The leat

Uplowman LeatThe Leat that runs through the centre of Uplowman is a feature of the village.

The definition of a “leat”, which is more common in the south-west, is a name for an artificial watercourse, or aqueduct dug in to the ground, especially one supplying water to a watermill or it’s mill pond.

In this case the leat through Uplowman was created to both drain the fields and to supply water to Sampford Mill at Sampford Peverell, but also for farmers to water their livestock. The Mill is now a private residence, together with a mill cottage that are built in to a dam wall which also serves as an access road to Sampford Barton.  On the other side of the dam was a large millpond, now drained, which was fed by streams from Whitnage and the “leat” from Uplowman.  The original watermill actually stood between the Mill and the cottage.

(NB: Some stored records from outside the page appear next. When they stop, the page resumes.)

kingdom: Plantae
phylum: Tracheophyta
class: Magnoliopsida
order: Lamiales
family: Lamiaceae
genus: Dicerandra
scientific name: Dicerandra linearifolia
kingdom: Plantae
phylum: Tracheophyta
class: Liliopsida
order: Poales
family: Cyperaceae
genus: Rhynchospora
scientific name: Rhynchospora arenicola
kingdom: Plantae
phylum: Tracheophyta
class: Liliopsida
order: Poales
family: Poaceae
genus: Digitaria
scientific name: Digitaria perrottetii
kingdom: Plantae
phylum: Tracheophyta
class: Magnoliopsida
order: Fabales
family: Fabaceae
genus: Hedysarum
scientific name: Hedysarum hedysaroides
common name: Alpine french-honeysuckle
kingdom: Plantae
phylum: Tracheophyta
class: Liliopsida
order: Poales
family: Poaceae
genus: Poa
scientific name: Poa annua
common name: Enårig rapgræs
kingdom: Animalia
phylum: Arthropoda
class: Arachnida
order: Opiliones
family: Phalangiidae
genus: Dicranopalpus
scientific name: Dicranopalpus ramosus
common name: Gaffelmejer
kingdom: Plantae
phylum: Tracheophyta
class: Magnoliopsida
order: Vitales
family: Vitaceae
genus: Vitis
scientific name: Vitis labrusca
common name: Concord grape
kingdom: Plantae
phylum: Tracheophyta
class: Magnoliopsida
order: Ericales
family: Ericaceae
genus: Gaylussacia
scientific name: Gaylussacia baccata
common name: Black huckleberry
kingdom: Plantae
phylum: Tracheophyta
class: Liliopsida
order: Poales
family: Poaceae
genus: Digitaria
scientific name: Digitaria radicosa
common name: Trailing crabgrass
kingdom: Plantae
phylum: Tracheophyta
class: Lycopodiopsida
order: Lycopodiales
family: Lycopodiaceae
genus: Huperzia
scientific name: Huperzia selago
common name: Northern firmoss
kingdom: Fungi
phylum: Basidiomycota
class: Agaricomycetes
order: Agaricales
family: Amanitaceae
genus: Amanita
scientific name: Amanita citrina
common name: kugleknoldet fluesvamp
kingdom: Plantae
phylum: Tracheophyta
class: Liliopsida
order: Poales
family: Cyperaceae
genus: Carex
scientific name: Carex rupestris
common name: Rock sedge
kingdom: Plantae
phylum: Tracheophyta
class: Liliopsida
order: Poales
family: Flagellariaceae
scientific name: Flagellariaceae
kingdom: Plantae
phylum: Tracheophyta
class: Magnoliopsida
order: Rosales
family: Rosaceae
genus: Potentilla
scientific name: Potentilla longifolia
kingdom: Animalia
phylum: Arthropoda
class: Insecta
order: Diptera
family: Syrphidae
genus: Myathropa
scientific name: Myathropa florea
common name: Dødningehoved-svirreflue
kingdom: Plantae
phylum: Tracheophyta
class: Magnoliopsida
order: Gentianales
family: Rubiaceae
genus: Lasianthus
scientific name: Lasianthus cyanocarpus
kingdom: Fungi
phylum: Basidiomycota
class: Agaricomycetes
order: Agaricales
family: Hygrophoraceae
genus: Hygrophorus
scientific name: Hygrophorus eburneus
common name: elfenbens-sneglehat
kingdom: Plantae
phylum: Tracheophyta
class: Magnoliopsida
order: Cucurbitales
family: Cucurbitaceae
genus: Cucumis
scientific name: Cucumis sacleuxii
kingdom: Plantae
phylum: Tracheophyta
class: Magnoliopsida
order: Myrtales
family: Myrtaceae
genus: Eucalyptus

The leat runs from a weir on a tributary of the Lowman, starts near to Uplowman House passing through the fields down to Waterside Cottage and then down through Uplowman Cross, passing under the road and to Broadview Farm where it runs at the back and then under the A361 until it passes the original watermill and onward, under the canal, to the main road at Sampford Peverell by the public carpark.  The latter part is now known as Mill Stream. Another part of the leat bears right just past the village hall, under the road and on towards Craze Lowman.Sampford Mill c Martin Bodman

Picture of Sampford Mill, which was re-built in 1845.








It can be seen on the “tithe maps” of 1841 (see the section on Maps), which also shows the owners of the land, but we know that it was in existence in the late 18th century.  Waterside Cottage was shown in 1841.  There are documents from 1637 that discuss a man made water channel from Uplowman to Samford Peverell so perhaps it is earlier than first thought. Further research needs to be made on this.